In its coverage of Israel, The New York Times has long had an “occupation” obsession. For Jerusalem bureau chief Patrick Kingsley, Israel’s “occupation”—of its biblical homeland in Judea and Samaria—is a repetitive theme. But he writes in the shadow of Times columnist Thomas L. Friedman, who for decades has repetitively inserted “occupation” into his critical musings about Israel.
Friedman’s recent three-column opinion article (July 15), titled “Keys to a Jewish Democratic Israel,” is a lengthy reiteration—with a new twist—of his favorite refrain. As always, he casts himself as the wise (Jewish) journalist who knows what is best for the Jewish state.
For Friedman, as for Kingsley, the despicable core of the problem is Israeli “occupation.”
Accordingly, Israelis must choose between a state that is Jewish and democratic—requiring it to relinquish biblical Judea and Samaria, the ancient homeland of the Jewish people, to Palestinians—or a state retaining its biblical homeland that will not be democratic.

TASKS TO COMPLETE:
1 - In the piece on the Times' Israel coverage, shorten the paragraph beginning "In its coverage of Israel" to two sentences, keeping its main facts.
2 - Answer from the piece on the Times' Israel coverage:
(a) What position at the Times does Patrick Kingsley hold?
(b) What is the title of Friedman's July 15 opinion article?
(c) How many columns long is that article?
3 - Write the next paragraph of the piece on the Times' Israel coverage.
The data isn't needed for any of this work.

EXCERPTED RECORDS:

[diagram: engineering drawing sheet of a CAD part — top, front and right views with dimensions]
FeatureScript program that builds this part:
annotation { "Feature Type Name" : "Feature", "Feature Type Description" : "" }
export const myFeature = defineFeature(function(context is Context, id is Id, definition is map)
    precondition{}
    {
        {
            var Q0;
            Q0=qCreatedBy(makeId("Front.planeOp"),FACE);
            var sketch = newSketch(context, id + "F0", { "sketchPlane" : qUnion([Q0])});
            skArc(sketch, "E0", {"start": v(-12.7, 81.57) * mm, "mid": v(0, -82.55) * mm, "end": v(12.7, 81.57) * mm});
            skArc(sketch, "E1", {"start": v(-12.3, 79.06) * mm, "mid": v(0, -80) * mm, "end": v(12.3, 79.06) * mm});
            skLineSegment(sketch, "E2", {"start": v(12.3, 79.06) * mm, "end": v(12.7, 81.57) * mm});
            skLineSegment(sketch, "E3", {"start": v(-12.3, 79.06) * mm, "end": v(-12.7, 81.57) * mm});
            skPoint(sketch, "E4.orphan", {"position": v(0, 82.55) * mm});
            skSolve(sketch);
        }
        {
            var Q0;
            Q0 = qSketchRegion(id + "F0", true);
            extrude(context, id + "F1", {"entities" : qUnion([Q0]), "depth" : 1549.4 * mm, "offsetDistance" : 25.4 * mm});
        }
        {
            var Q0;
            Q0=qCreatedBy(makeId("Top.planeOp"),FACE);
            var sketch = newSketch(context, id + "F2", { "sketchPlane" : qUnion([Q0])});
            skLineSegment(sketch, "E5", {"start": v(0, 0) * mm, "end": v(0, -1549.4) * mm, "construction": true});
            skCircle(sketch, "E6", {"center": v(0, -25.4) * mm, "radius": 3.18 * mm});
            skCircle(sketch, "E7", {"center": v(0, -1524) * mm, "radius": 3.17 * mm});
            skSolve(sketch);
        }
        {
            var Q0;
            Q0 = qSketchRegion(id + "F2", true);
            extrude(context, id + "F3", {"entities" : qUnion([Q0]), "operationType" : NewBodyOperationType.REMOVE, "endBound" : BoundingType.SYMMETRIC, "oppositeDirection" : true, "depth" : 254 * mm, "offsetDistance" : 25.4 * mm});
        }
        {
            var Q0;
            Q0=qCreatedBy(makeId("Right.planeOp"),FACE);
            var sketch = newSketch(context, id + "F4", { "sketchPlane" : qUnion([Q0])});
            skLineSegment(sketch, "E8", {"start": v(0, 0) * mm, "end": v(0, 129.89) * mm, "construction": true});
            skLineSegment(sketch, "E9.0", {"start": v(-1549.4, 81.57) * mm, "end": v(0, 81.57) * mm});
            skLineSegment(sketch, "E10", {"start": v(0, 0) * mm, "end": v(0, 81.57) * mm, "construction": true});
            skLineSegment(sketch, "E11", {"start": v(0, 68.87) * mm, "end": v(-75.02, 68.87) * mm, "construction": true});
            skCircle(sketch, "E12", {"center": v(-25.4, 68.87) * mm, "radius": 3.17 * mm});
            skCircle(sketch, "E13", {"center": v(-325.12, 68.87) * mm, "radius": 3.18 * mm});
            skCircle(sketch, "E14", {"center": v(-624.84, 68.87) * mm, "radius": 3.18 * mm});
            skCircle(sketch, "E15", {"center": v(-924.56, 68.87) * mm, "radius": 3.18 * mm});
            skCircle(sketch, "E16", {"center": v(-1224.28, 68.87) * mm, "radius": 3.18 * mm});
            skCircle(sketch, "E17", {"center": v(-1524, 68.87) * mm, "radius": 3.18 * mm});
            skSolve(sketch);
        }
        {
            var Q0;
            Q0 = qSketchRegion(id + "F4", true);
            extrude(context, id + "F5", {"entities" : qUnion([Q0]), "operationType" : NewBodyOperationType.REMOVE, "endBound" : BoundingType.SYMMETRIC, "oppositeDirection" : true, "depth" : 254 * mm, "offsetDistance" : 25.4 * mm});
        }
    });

PER-TASK OUTPUTS:
1 - The New York Times has long been fixated on Israeli "occupation," a theme Jerusalem bureau chief Patrick Kingsley repeats about Judea and Samaria. He follows columnist Thomas L. Friedman, who has inserted "occupation" into his criticism of Israel for decades.

2 -
(a) Jerusalem bureau chief.
(b) "Keys to a Jewish Democratic Israel."
(c) Three.

3 -
For Israel to comply with Friedman’s fantasy and remain a “viable democracy,” it must abandon its “occupation” of West Bank Palestinians under a “military code” with “far diminished rights and opportunities.” Friedman generously concedes that “this occupation” differs from South African apartheid, but it is “an ugly cousin and morally corrosive to Israel as a Jewish democracy.”
West Bank “occupation”—in translation, the presence of Jews in their biblical homeland—also poses “an existential threat” to Israel, he writes. (He does not define what that “existential threat” might be.) Special blame is reserved for former Israeli Prime Minister Benjamin Netanyahu, who made a two-state solution “impossible by installing Jewish settlers deep in the West Bank.” In fact, they began to install themselves following Israel’s stunning victory in the 1967 Six-Day War, which restored the “promised land” of Judea and Samaria to the Jewish people.
Friedman conveniently ignores embedded Palestinian resistance (often expressed in violent terrorist attacks) to any Jewish state anywhere. He offers the necessary solution: “For Israel, peace with Saudi Arabia is the big prize. It opens the door to peace with the whole Sunni Muslim world and access to an immense pool of investment capital.” But Israel can only secure peace—and investment capital—by relinquishing its biblical homeland to Palestinians. For Friedman, money can assure Israel’s capitulation to his delusion.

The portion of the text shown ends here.